De Aleoeten
15 mei 2014JPEG
In zijn noordwaartse kruip schuurt de Pacifische tektonische plaat tegen de Noord-Amerikaanse plaat, waardoor de beroemde San Andreas en Denali strike-slip breuken ontstaan. In het zuidwesten van Alaska ontmoeten deze twee platen elkaar frontaal, en de Pacifische plaat zakt onder de Noord-Amerikaanse plaat.

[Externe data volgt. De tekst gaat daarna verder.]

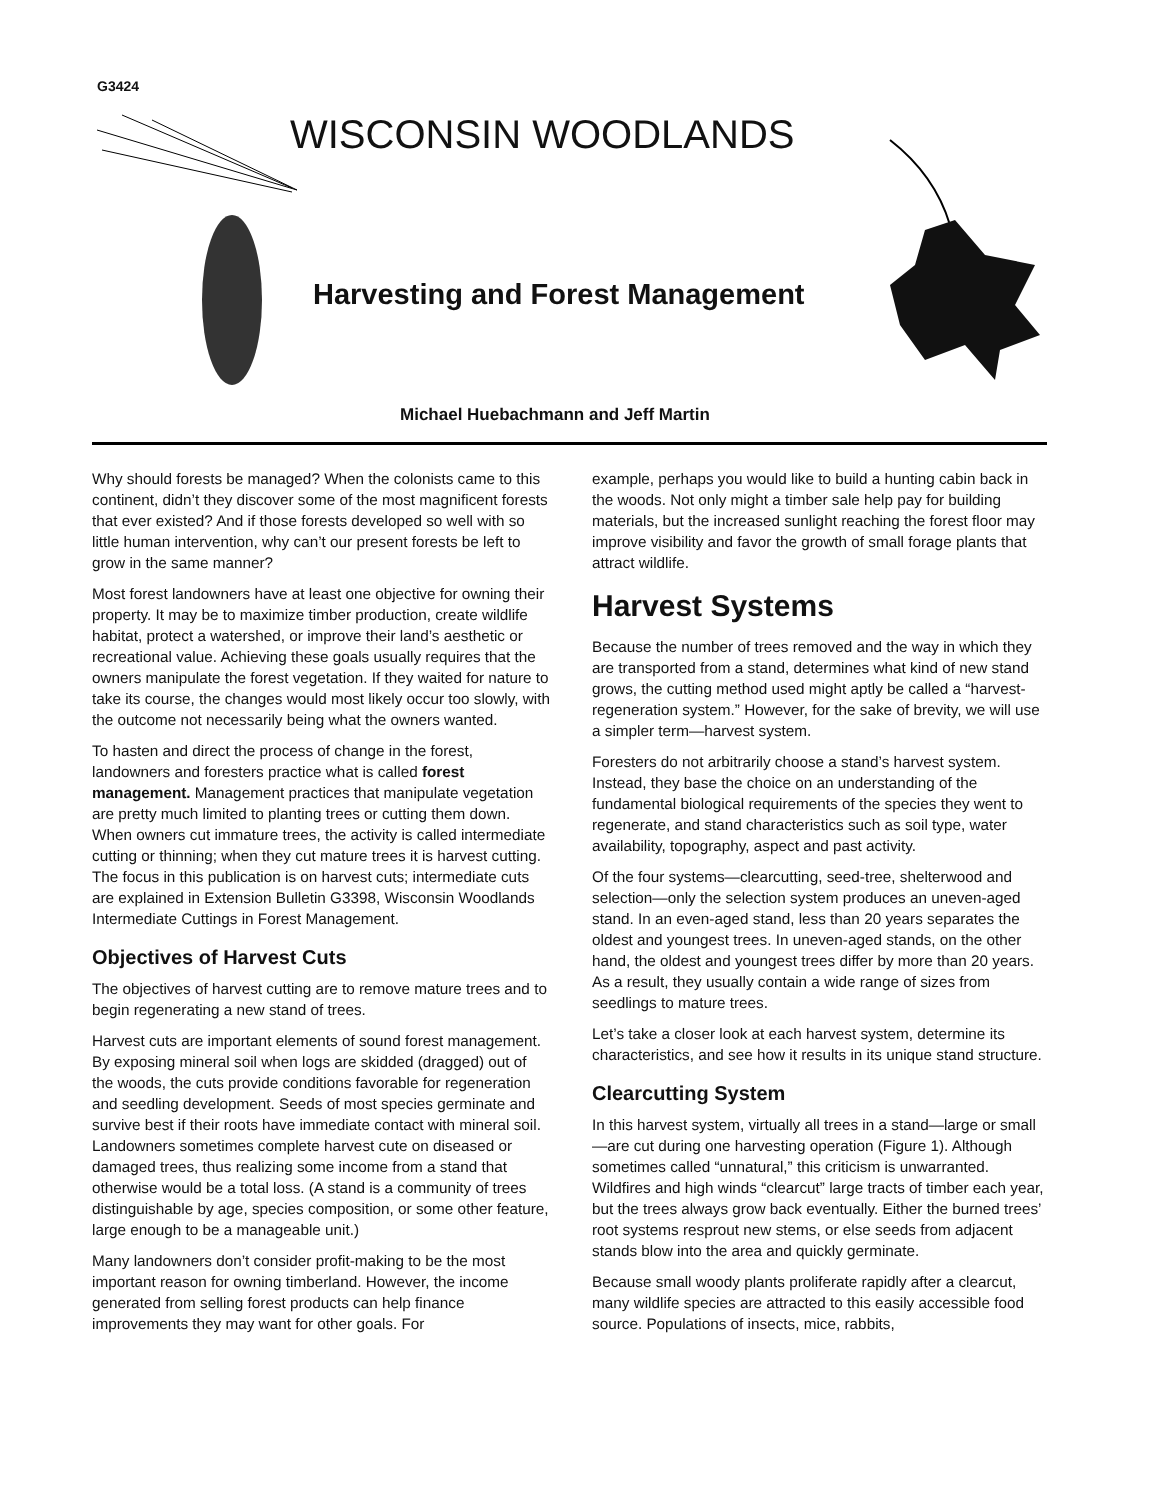G3424
WISCONSIN WOODLANDS
Harvesting and Forest Management
Michael Huebachmann and Jeff Martin
Why should forests be managed? When the colonists came to this continent, didn’t they discover some of the most magnificent forests that ever existed? And if those forests developed so well with so little human intervention, why can’t our present forests be left to grow in the same manner?
Most forest landowners have at least one objective for owning their property. It may be to maximize timber production, create wildlife habitat, protect a watershed, or improve their land’s aesthetic or recreational value. Achieving these goals usually requires that the owners manipulate the forest vegetation. If they waited for nature to take its course, the changes would most likely occur too slowly, with the outcome not necessarily being what the owners wanted.
To hasten and direct the process of change in the forest, landowners and foresters practice what is called forest management. Management practices that manipulate vegetation are pretty much limited to planting trees or cutting them down. When owners cut immature trees, the activity is called intermediate cutting or thinning; when they cut mature trees it is harvest cutting. The focus in this publication is on harvest cuts; intermediate cuts are explained in Extension Bulletin G3398, Wisconsin Woodlands Intermediate Cuttings in Forest Management.
Objectives of Harvest Cuts
The objectives of harvest cutting are to remove mature trees and to begin regenerating a new stand of trees.
Harvest cuts are important elements of sound forest management. By exposing mineral soil when logs are skidded (dragged) out of the woods, the cuts provide conditions favorable for regeneration and seedling development. Seeds of most species germinate and survive best if their roots have immediate contact with mineral soil. Landowners sometimes complete harvest cute on diseased or damaged trees, thus realizing some income from a stand that otherwise would be a total loss. (A stand is a community of trees distinguishable by age, species composition, or some other feature, large enough to be a manageable unit.)
Many landowners don’t consider profit-making to be the most important reason for owning timberland. However, the income generated from selling forest products can help finance improvements they may want for other goals. For
example, perhaps you would like to build a hunting cabin back in the woods. Not only might a timber sale help pay for building materials, but the increased sunlight reaching the forest floor may improve visibility and favor the growth of small forage plants that attract wildlife.
Harvest Systems
Because the number of trees removed and the way in which they are transported from a stand, determines what kind of new stand grows, the cutting method used might aptly be called a “harvest-regeneration system.” However, for the sake of brevity, we will use a simpler term—harvest system.
Foresters do not arbitrarily choose a stand’s harvest system. Instead, they base the choice on an understanding of the fundamental biological requirements of the species they went to regenerate, and stand characteristics such as soil type, water availability, topography, aspect and past activity.
Of the four systems—clearcutting, seed-tree, shelterwood and selection—only the selection system produces an uneven-aged stand. In an even-aged stand, less than 20 years separates the oldest and youngest trees. In uneven-aged stands, on the other hand, the oldest and youngest trees differ by more than 20 years. As a result, they usually contain a wide range of sizes from seedlings to mature trees.
Let’s take a closer look at each harvest system, determine its characteristics, and see how it results in its unique stand structure.
Clearcutting System
In this harvest system, virtually all trees in a stand—large or small—are cut during one harvesting operation (Figure 1). Although sometimes called “unnatural,” this criticism is unwarranted. Wildfires and high winds “clearcut” large tracts of timber each year, but the trees always grow back eventually. Either the burned trees’ root systems resprout new stems, or else seeds from adjacent stands blow into the area and quickly germinate.
Because small woody plants proliferate rapidly after a clearcut, many wildlife species are attracted to this easily accessible food source. Populations of insects, mice, rabbits,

In deze subductiezone smelt een deel van de oceaanplaat en het gesmolten gesteente duwt naar de oppervlakte in een reeks van 40 actieve vulkanen, die de Aleutian Islands vormen.
Ongewoon heldere hemel stelde de Moderate Resolution Imaging Spectroradiometer (MODIS) op NASA’s Aqua-satelliet in staat om dit beeld op 15 mei 2014 te maken. Inclusief het schiereiland Alaska zijn 52 vulkanen zichtbaar in deze scène.
De eilanden strekken zich uit van Noord-Amerika tot ver in de Stille Oceaan als stapstenen naar Azië. Ze vormen een barrière tussen de Beringzee in het noorden en de Golf van Alaska en de Noordelijke Stille Oceaan in het zuiden, waardoor ze stromingen van zowel water als lucht beïnvloeden. De eilanden kanaliseren de Alaskastroom, een warme stroming die rond de Golf van Alaska cirkelt en naar het westen beweegt in de richting van het Russische schiereiland Kamtsjatka. De eilanden beïnvloeden ook de luchtstromingen, zoals te zien is aan de wervelende wolkenwervelingen aan de noordkant van de eilanden.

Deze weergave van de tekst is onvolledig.